Когда все стали выходить из церкви, берришонка взяла ее под руку, бросив многозначительный взгляд на гроб, который носильщики с лямками на шее несли по главному проходу. Я слышал, как Саломея шептала: «Я просто без сил, совсем не спала — разница во времени…» Снова раздался колокольный звон, видимо производимый с помощью электричества — вряд ли звонарь мог звонить столь размеренно, — и мадам Резо вновь двинулась по дороге на Берн, по пыльной проселочной дороге, по которой она ходила тысячу раз, возвращаясь после воскресной мессы в «Хвалебное» и лишь изредка останавливаясь у кладбищенских ворот, чтобы посетить могилу своего супруга.

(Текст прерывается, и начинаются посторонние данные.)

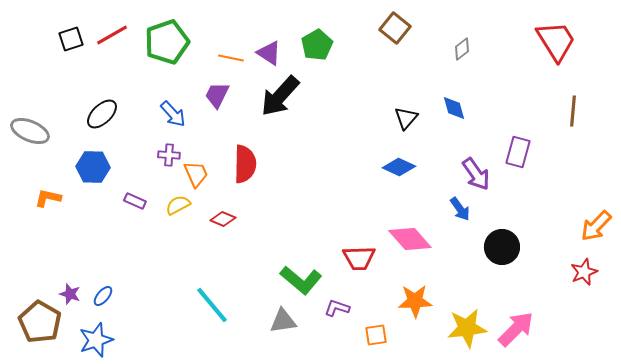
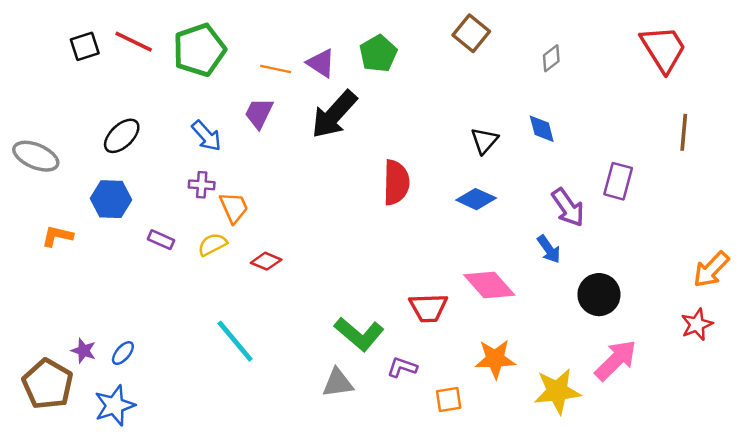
red line: (112, 35) -> (134, 42), turned 56
red semicircle: (245, 164) -> (396, 182), moved
cyan line: (212, 305) -> (235, 341), moved
pink arrow: (516, 329) -> (616, 360), moved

Завидев нас, люди выходили на порог домов, некоторые еще с салфеткой вокруг шеи, дожевывая последний кусок. Из окна секретаря, жившего над мэрией, на стене которой болтался отклеившийся голлистский плакат, долетали сообщения о запуске ракеты «Титан III». Мы все шли, как и полагается в подобных случаях, понурив голову, но я чувствовал себя униженным — как, впрочем, чувствовал всю жизнь, — словно на мне были лохмотья. Похороны с изобилием траурного крепа, когда у провожающих заплаканные глаза, а женщин ведут под руку близкие, порой бывают смешны. Но в похоронах без слез есть что-то непереносимое.